- Text under study -
....................

By Flora McFarlane.
Analyst firm Aite Group has predicted six electronification trends for fixed income in 2018, highlighting further room for expansion for fintech firms, an expected increase in the role of non-traditional market participants, as well as commercial opportunities deriving from MiFID II.
The trends forecasted to have an impact on fixed income market participants are:
• Venues and supporting technology will continue to launch;
• More trades – particularly in less liquid securities – will be traded electronically;
• More pure fintech firms will enter the space;
• Nonbank liquidity providers will expand their role;
• MiFID will foster substantial changes in transparency and workflow;
However, report author,
, stresses the need for “true fundamental changes” in transparency for an improvement in bond market liquidity.
The ever-expanding number of electronic bond trading venues is expected to grow, with entrants able to offer more automated trading options, and developing new methods to foster liquidity, automation and efficiency.
Recent research from Liquidnet, surveying global asset management firms representing US$13.1 trillion in AUM, supports this; it found 63% of respondents are planning to switch to greater automation, accelerating an evolution in electronic trading.
Fintech firms are also set to continue to enter the fixed income space. Aite Group reports that these firms are able to offer price-discovery solutions that can be integrated easily; facilitating post-trade requirements efficiently, as well as regulatory compliance.
Notably these fintech offerings are not all rooted in fixed income, despite high entry barriers, with some applying expertise in FX and equities to corporate bonds.
The Liquidnet research also shows that use of fintech is set to increase, with 83% of traders looking at venue initiatives to incorporate in their workflows and firms increasingly moving a greater proportion onto platforms.
Aite Group however also notes the activity of exchanges and bulge brackets that are striving to automate their solutions by building in-house technology or partnering with third parties.
The shift in dynamic between traditional market-makers and nonbank liquidity providers is another notable trend that is expected to continue in 2018.
Thanks to the vast swath of regulations post-crisis, as well as constrained bank balance sheets, the fixed income space has seen buy-side firms acting as market makers, and electronic venues augment liquidity and price discovery.
Regional dealers and inter-dealer brokers have also been able to take advantage of the changes.
The US$8.4 trillion US corporate bond market is also expected to feel the effects of automation. Despite advancement in retail and smaller institutional flows, 75% to 80% of corporates continue to be traded by voice.
Aite Group describes the “corporate bond iceberg” as comprising of two tiers. The first, retail volume and exchange-traded funds, deals with an ostensibly fully automated process of trade sizes smaller than US$100,000. These are mostly transacted on platforms offered by TMC Bonds, ICE’s BondPoint and Tradeweb.
The second, more complex tier, is more diverse; trades range from larger retail and institutional odd-lots to buy-side flows less than US$2 million.
While existing offerings from firms such as MarketAxess, Tradeweb and Bloomberg cater to these trades, the report highlights this as an area for growth. “Newer innovations, including all-to-all connectivity, also focus on enhancing liquidity to this portion of the market.”
One respondent in the Liquidnet report, however, said: “18 months ago we were 100% voice – already we are trading 30% of IG and HY electronically, but electronically arranging trades and meeting on venue has gone from 0 to 10% of our flow in less than a year.”

....................

- Data for review -
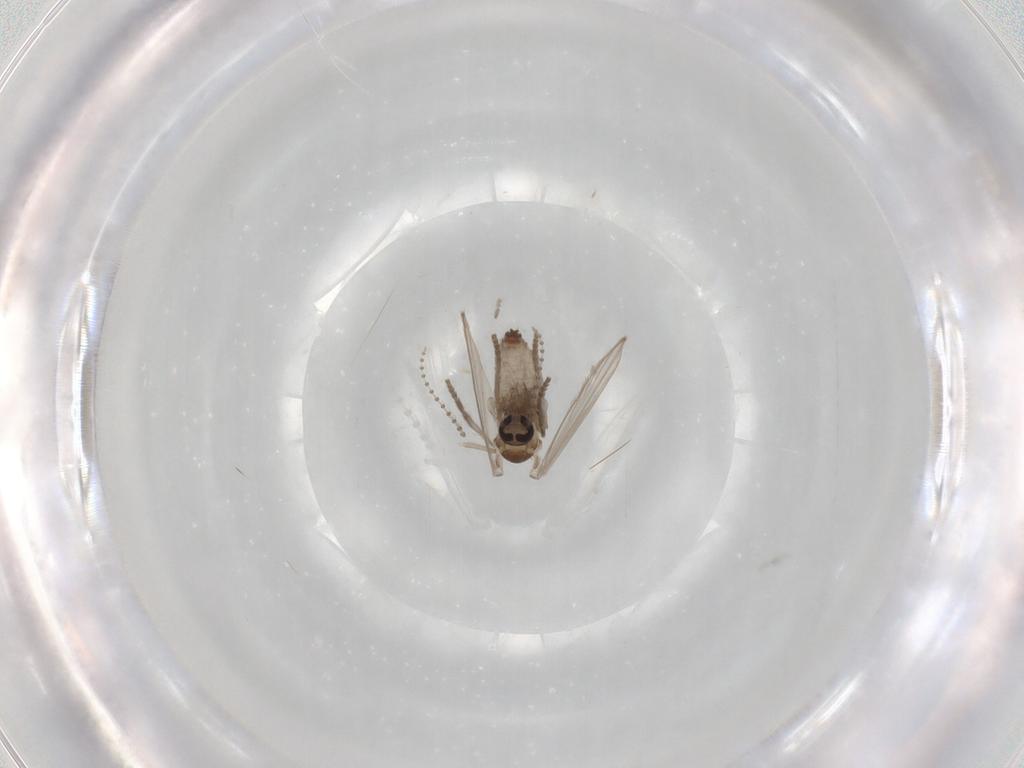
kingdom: Animalia
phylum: Arthropoda
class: Insecta
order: Diptera
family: Psychodidae
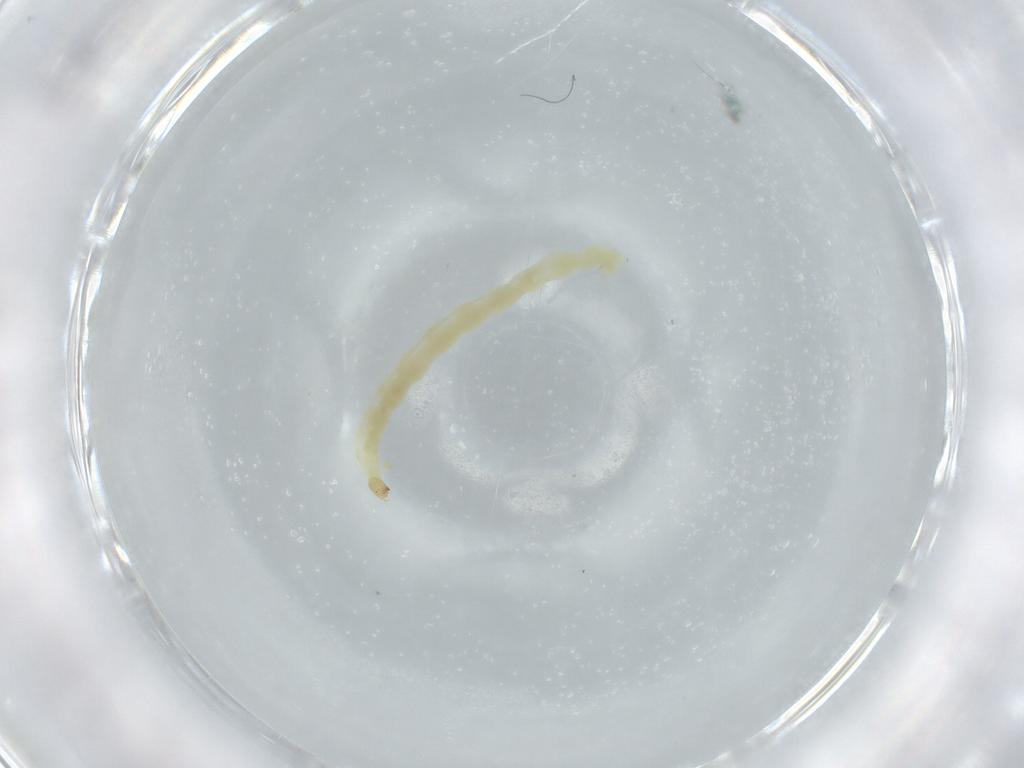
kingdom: Animalia
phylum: Arthropoda
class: Insecta
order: Diptera
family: Chironomidae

....................

- Check your understanding -
1) Reproduce everything in the article on fixed income trends from "Fintech firms are" down to "as regulatory compliance.".
2) According to the article on fixed income trends, what share of corporates in the US corporate bond market are still traded by voice?
The listing comes from a source separate from the article on fixed income trends.

- Answers by item -
1)
Fintech firms are also set to continue to enter the fixed income space. Aite Group reports that these firms are able to offer price-discovery solutions that can be integrated easily; facilitating post-trade requirements efficiently, as well as regulatory compliance.

2) 75% to 80%